§ TASK DETAILS
Lines before the one containing "calendar: present [773,221,924,399]" are not copied; that line and every one after it, through the end of the material below, are printed exactly, without pictures.

─── SUPPLIED INFORMATION

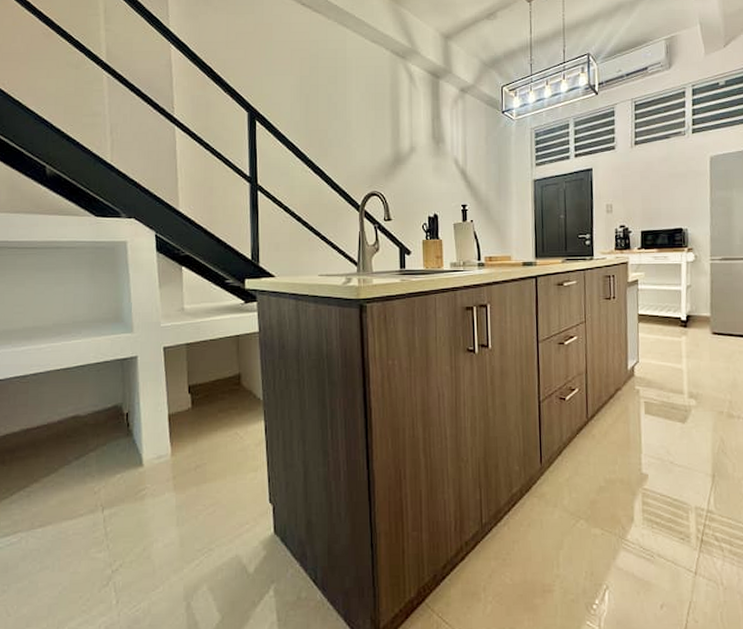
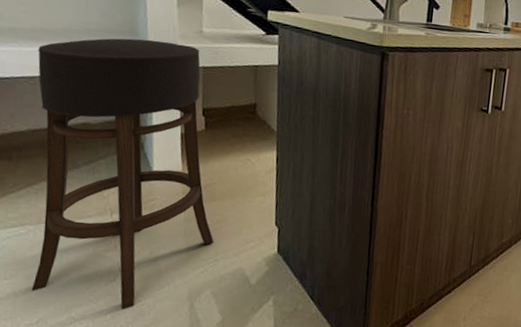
bar stool: none [24,323,208,619] -> present [32,38,214,310]

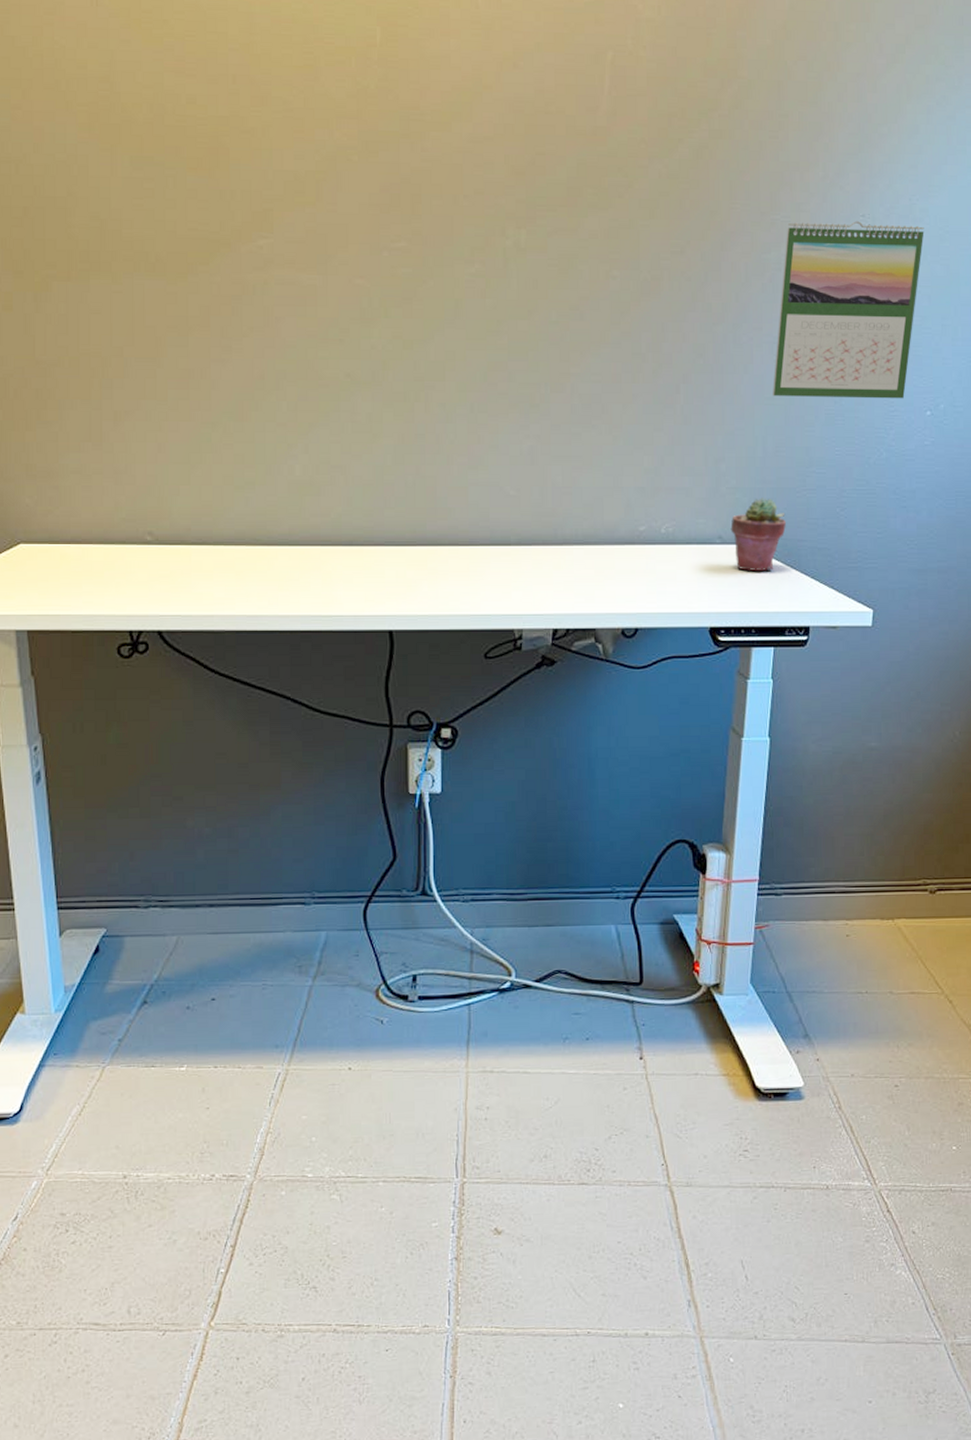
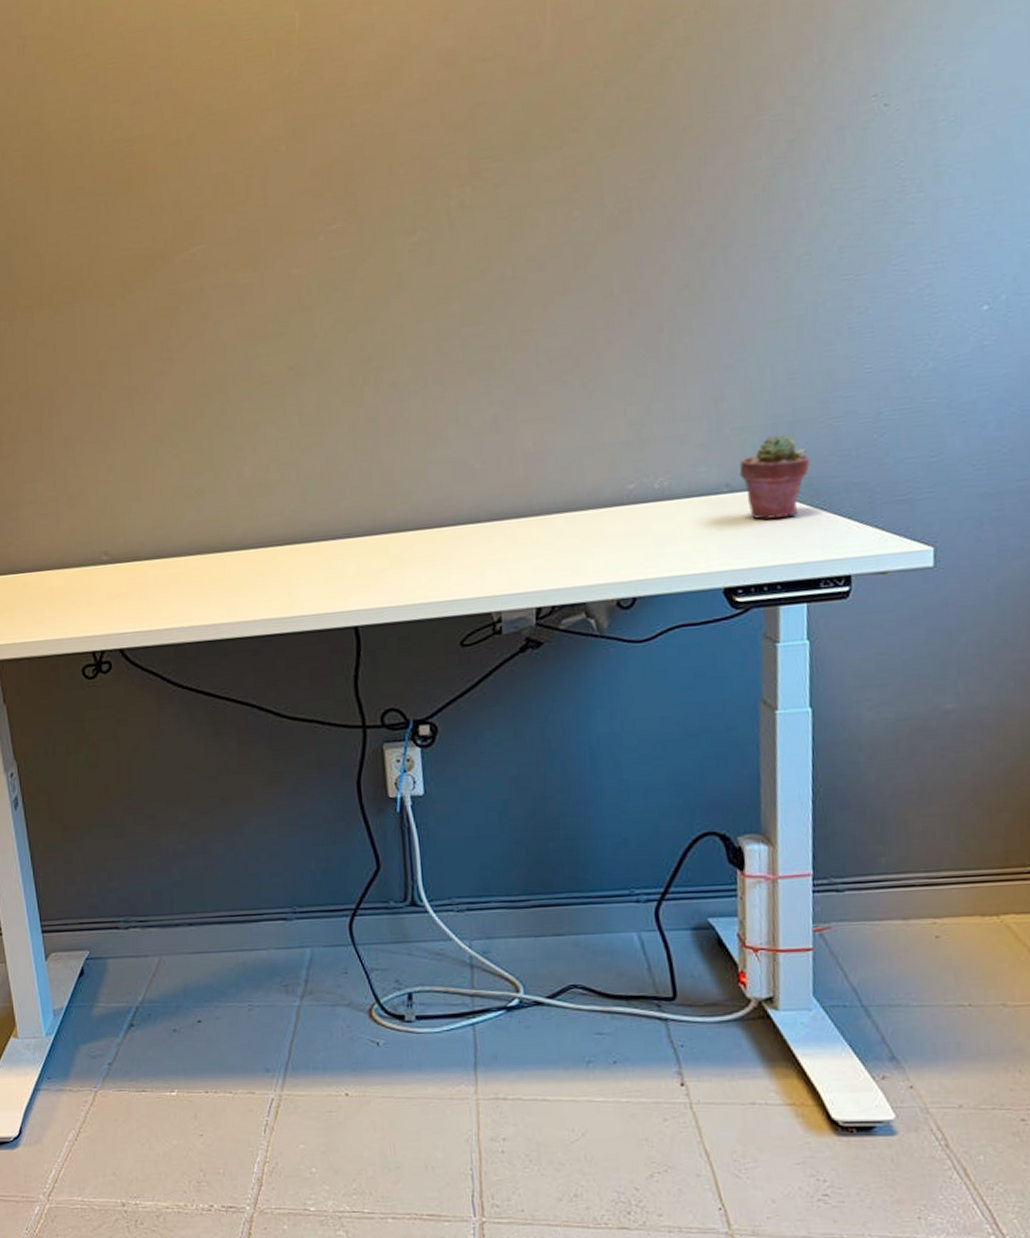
calendar: present [773,221,924,399] -> none [777,93,959,318]

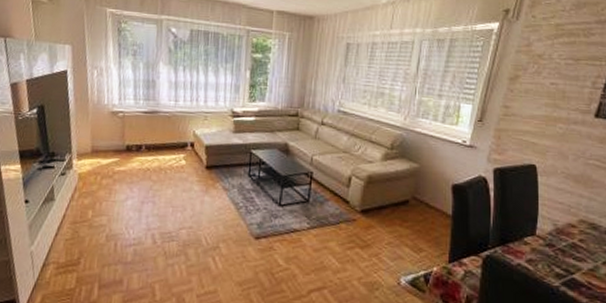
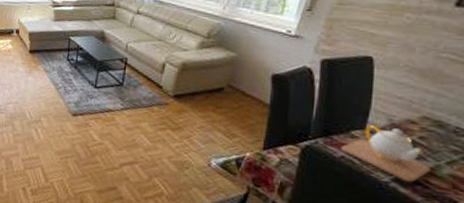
teapot: none [516,231,592,286] -> present [340,125,432,183]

──────

§ EXERCISE OUTPUT
calendar: present [773,221,924,399] -> none [777,93,959,318]

teapot: none [516,231,592,286] -> present [340,125,432,183]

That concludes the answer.